__Short task__. Replace "bounding box" with "enclosing rectangle" in the data from the line with "Page size: 1654x1241." up to and including the line with "List each element's", and write out only those lines with nothing else changed.

__Data lines__.

+---+

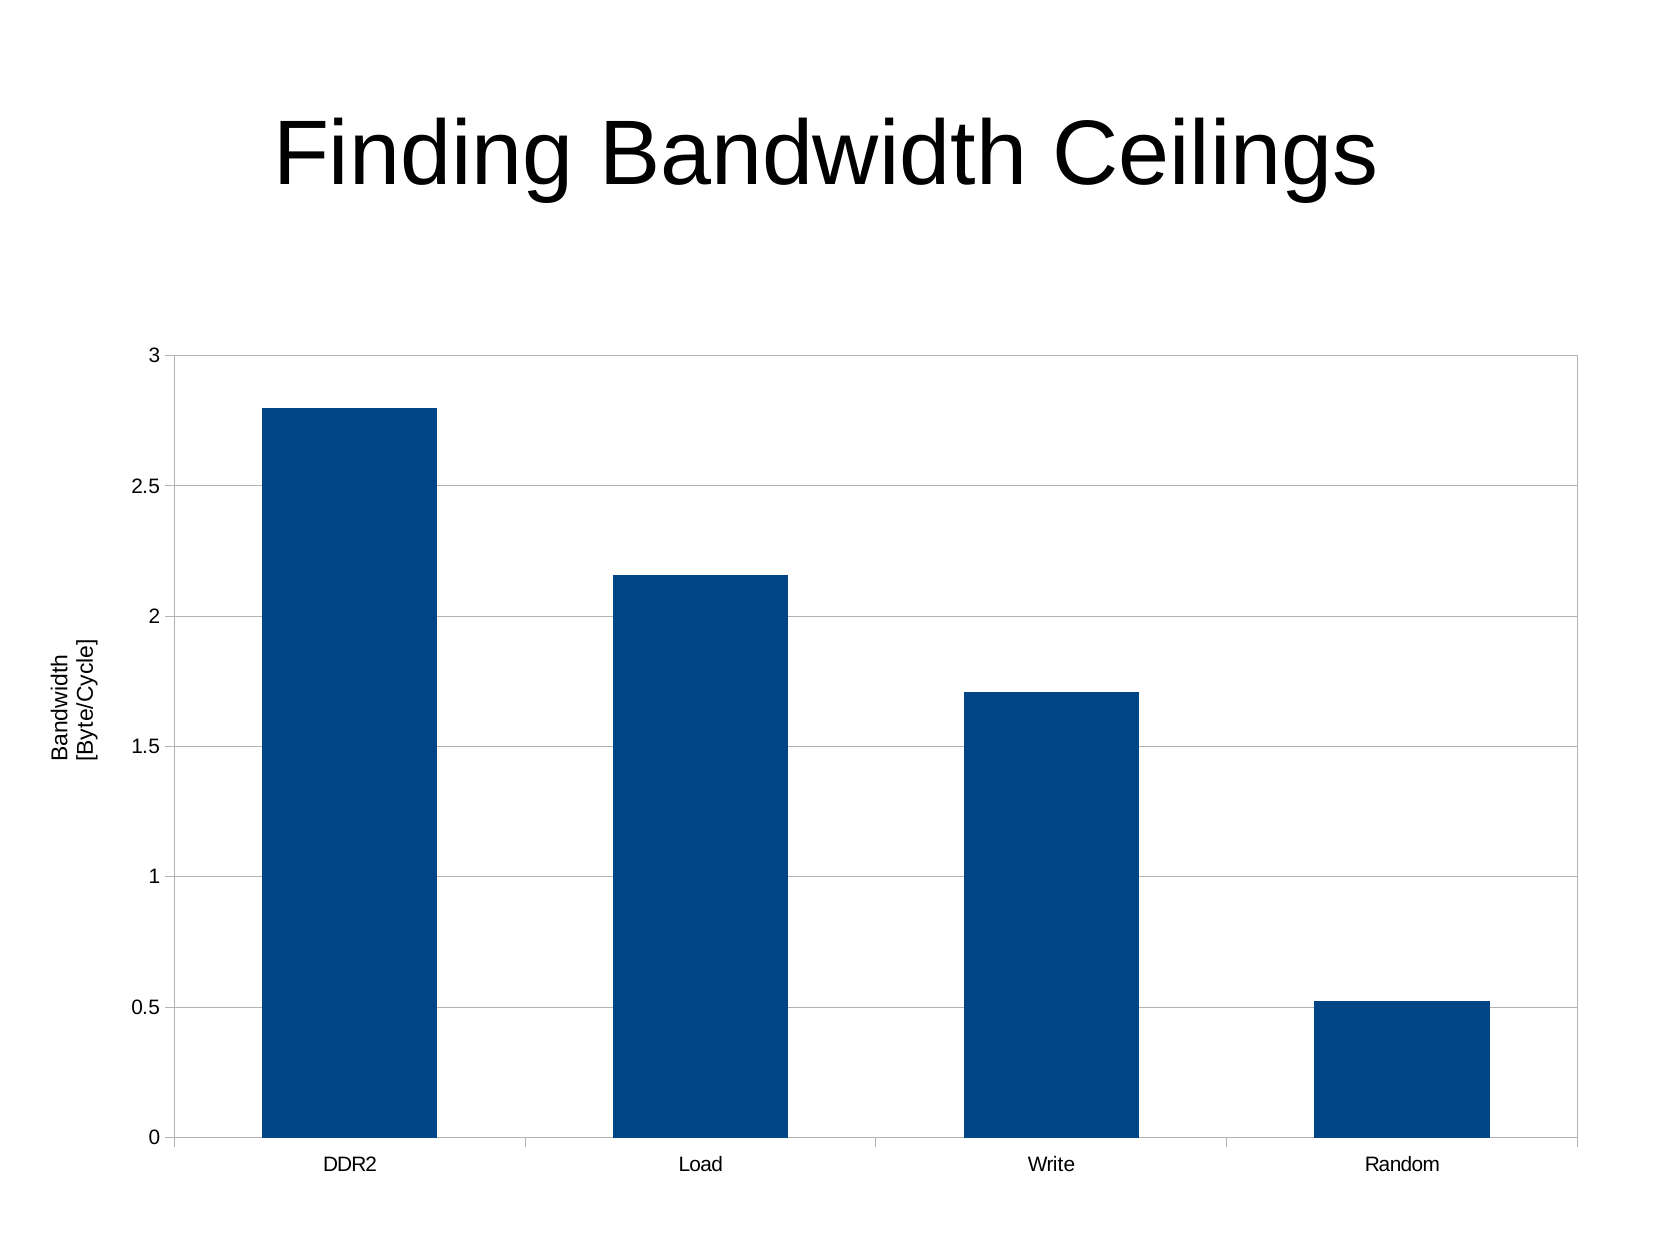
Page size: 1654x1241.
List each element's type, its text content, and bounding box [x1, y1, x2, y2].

+---+

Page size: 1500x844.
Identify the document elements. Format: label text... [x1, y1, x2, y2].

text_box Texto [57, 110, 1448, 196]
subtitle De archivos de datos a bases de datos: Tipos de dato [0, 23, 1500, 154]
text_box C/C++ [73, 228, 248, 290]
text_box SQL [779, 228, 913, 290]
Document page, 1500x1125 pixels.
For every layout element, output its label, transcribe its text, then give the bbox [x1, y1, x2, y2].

+---+

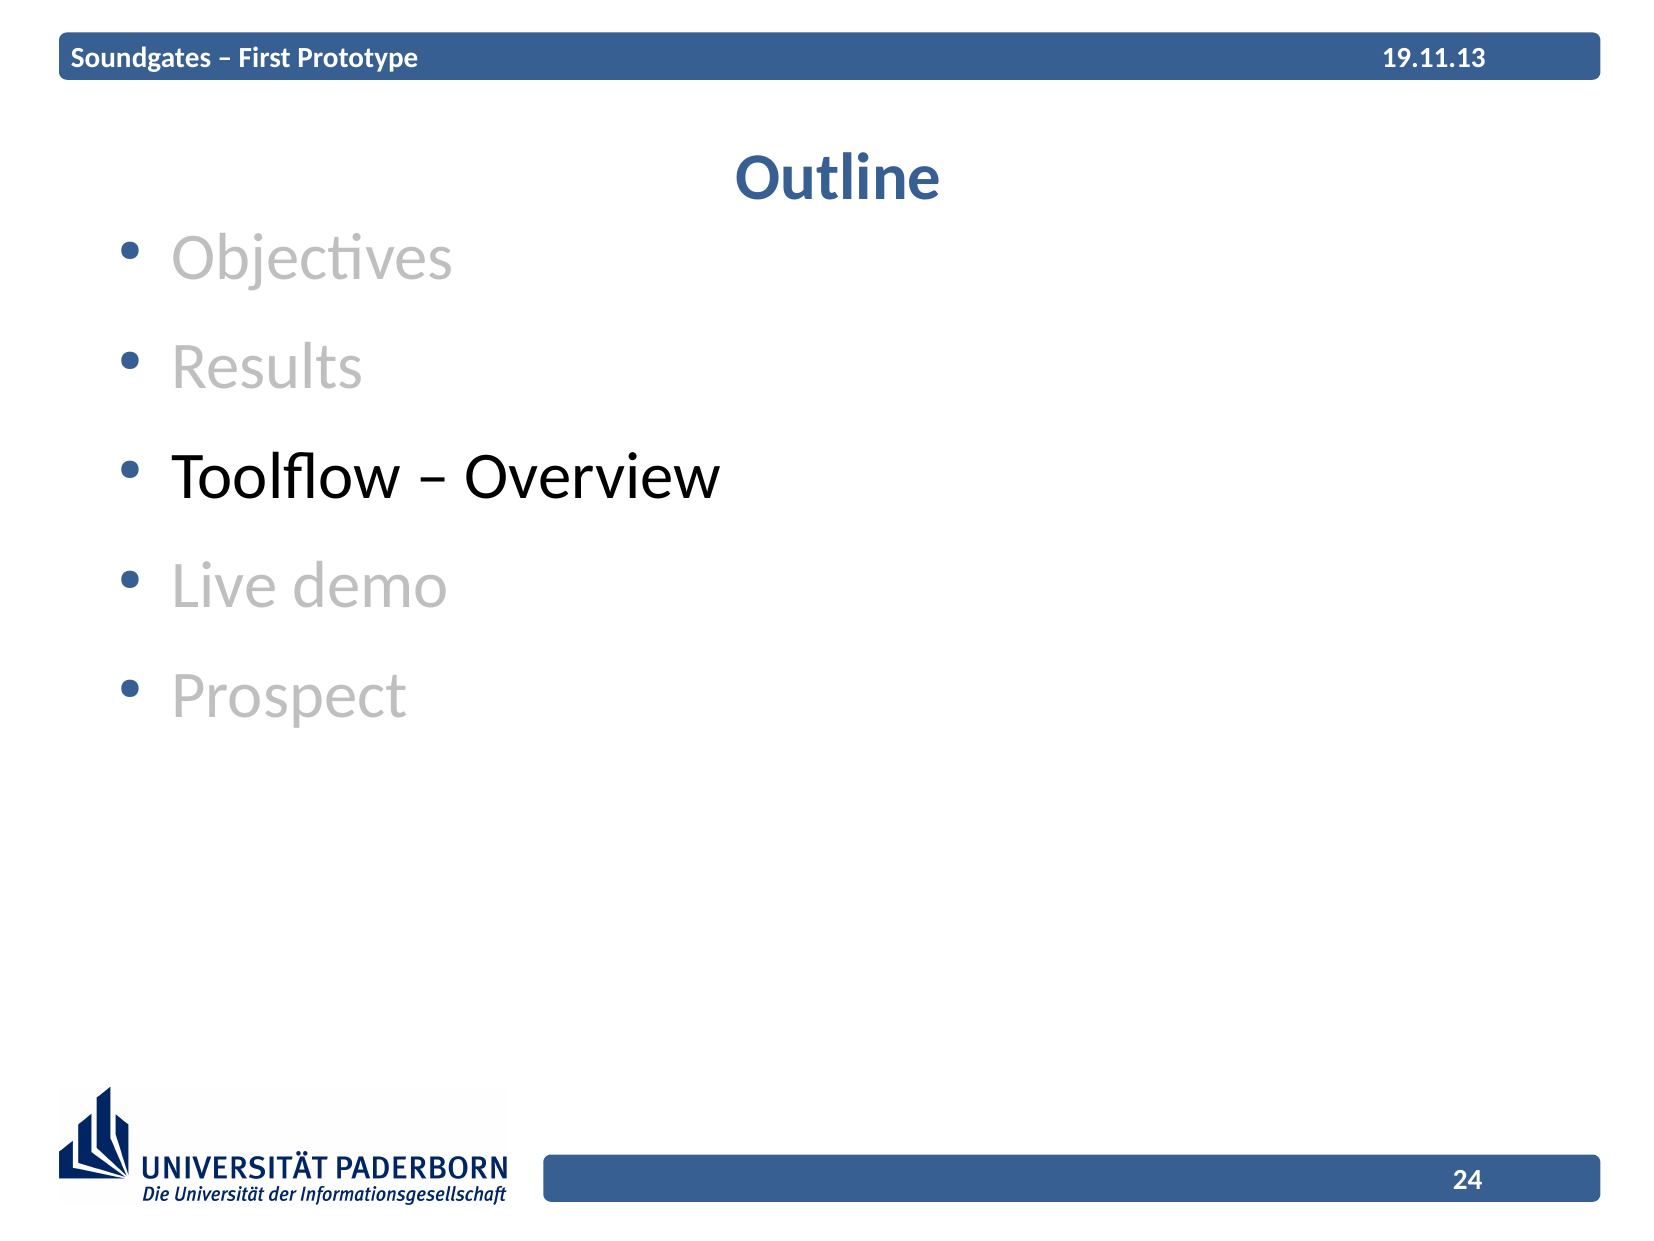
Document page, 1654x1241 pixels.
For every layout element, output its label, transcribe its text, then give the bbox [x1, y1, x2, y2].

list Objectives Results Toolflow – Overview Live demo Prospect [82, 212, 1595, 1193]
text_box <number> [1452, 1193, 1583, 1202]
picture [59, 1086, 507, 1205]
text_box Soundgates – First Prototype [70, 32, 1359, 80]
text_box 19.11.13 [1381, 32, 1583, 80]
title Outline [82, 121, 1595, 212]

+---+

__Solution for this problem__.
Page size: 1654x1241.
List each element's type, its text content, and enclosing rectangle [x1, y1, x2, y2].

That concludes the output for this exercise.